Sri Lanka endured several suicide bombings targeting government officials and installations during the decades-long conflict with ethnic Tamil separatists that ended in 2009. Since then, the country has enjoyed relative calm. After a lull in violence for 10 years, the trauma and anger over Sunday’s suicide bombings have been heightened with revelations that top officials failed to order tighter security arrangements despite the threat of violence. “Sri Lanka was an easy target,” Perera said.

Most importantly, those behind the attack were aware of the deep dysfunction within the Sri Lankan government and exploited it, experts said.

According to an April 11 intelligence report seen by Arab News, police had received a tip-off of a possible attack on churches by the NTJ this month. Reuters also reported that Indian intelligence officers contacted their Sri Lankan counterparts two hours before the first attack to warn of a specific threat on churches.

A minister said Prime Minister Ranil Wickremesinghe had not been told about the warnings and had been shut out of top security meetings because of a feud with President Maithripala Sirisena. 

Sirisena fired Wickremesinghe last year but was forced to reinstate him under pressure from the Supreme Court. Their relationship is said to be fraught.  “The threat of an attack was known well in advance of Sunday, yet didn’t lead to any efforts to preempt it. That suggests you don’t have people communicating with each other at a high level,” said Kugelman.

“This government dysfunction, driven by tensions between the president and prime minister, could be something that the militants sought to exploit. In effect, they knew they would have a greater chance to pull off this horrific act because a hamstrung government wouldn’t be in a position to prevent it.”

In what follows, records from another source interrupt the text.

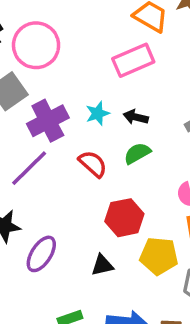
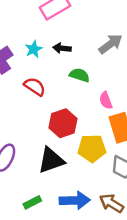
green semicircle: (137, 153) -> (79, 75), moved, turned 54
black triangle: (102, 265) -> (51, 160), size x1.6

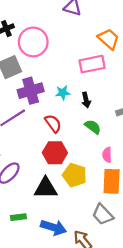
black arrow: (62, 48) -> (86, 100), turned -128
red hexagon: (63, 123) -> (55, 153), moved
yellow pentagon: (92, 148) -> (75, 175), moved

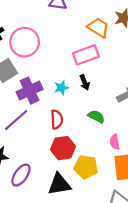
black arrow: (86, 100) -> (85, 82), moved
red semicircle: (53, 123) -> (57, 119), turned 42

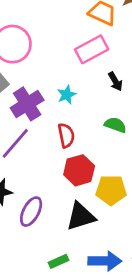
black arrow: (85, 82) -> (115, 81), moved

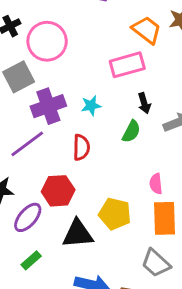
green semicircle: (115, 125) -> (131, 131), moved, turned 85
red hexagon: (79, 170) -> (58, 191), moved
green rectangle: (58, 261) -> (31, 260), moved, turned -30

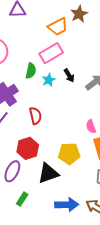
orange trapezoid: (147, 30) -> (58, 27), turned 130
cyan star: (91, 106) -> (49, 80), moved
green semicircle: (131, 131) -> (31, 71), moved

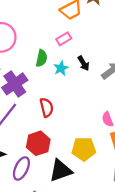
pink rectangle: (51, 53) -> (64, 39), size x0.6

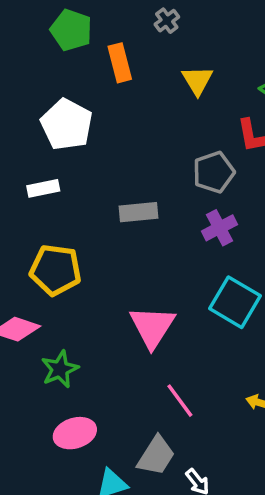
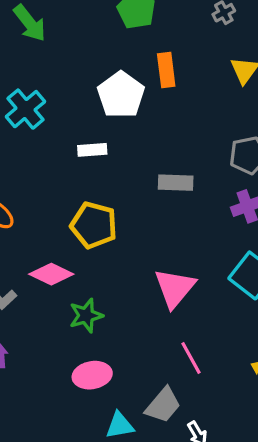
orange rectangle: (120, 63) -> (166, 70), moved

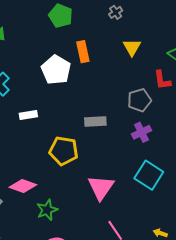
white rectangle: (92, 150) -> (28, 115), moved
yellow pentagon: (94, 225) -> (64, 151), moved

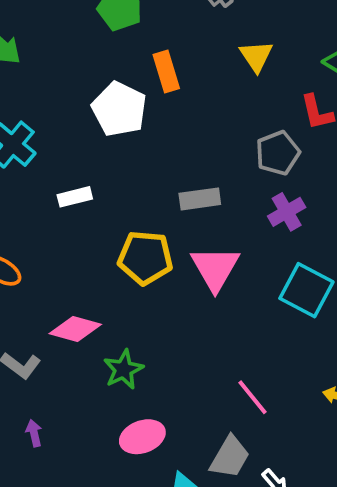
pink triangle: (101, 187) -> (215, 268), moved

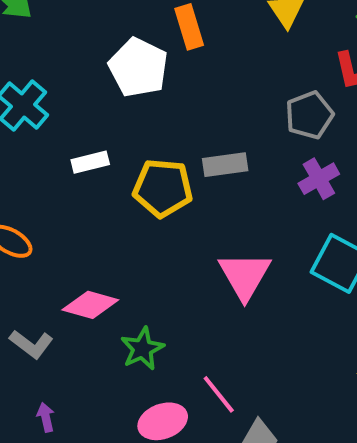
yellow pentagon: (145, 258) -> (163, 188), moved
pink triangle: (215, 268) -> (245, 276), moved
pink line: (253, 397) -> (219, 394), moved

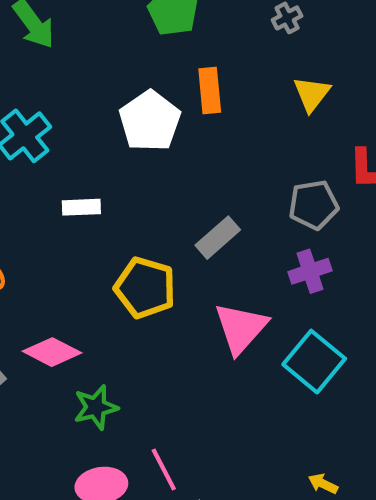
gray rectangle: (225, 165) -> (218, 238), turned -45
yellow pentagon: (163, 188) -> (145, 288), moved
pink triangle: (245, 276) -> (241, 328), moved

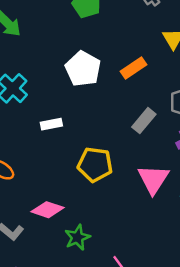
orange rectangle: (210, 90) -> (133, 68), moved, turned 70
gray rectangle: (218, 238) -> (144, 121), moved

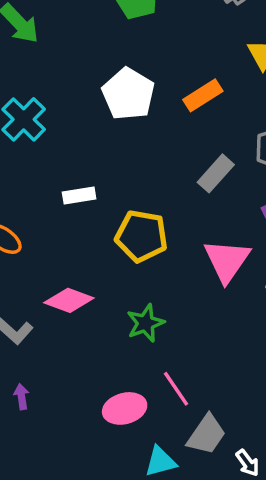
white rectangle: (51, 124) -> (79, 196), moved
green star: (77, 237) -> (145, 323), moved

The next few weeks will be critical for Sri Lanka as experts fear that festering tensions between Buddhists and Muslims could explode, raising the specter of the country descending into violence. 

Isolated attacks on Muslim-owned property have already been reported in the past three days.

“The government will need to step up and try to bring together a grieving nation that risks becoming more divided,” Kugelman said. “That won’t be an easy task for an administration that is itself deeply divided.”

Dibbert added: “The government needs to conduct a thorough, transparent investigation in order to fully understand what transpired on Easter. A heavy-handed response targeting ethnic or religious minorities would exacerbate tensions and further destabilize the situation.”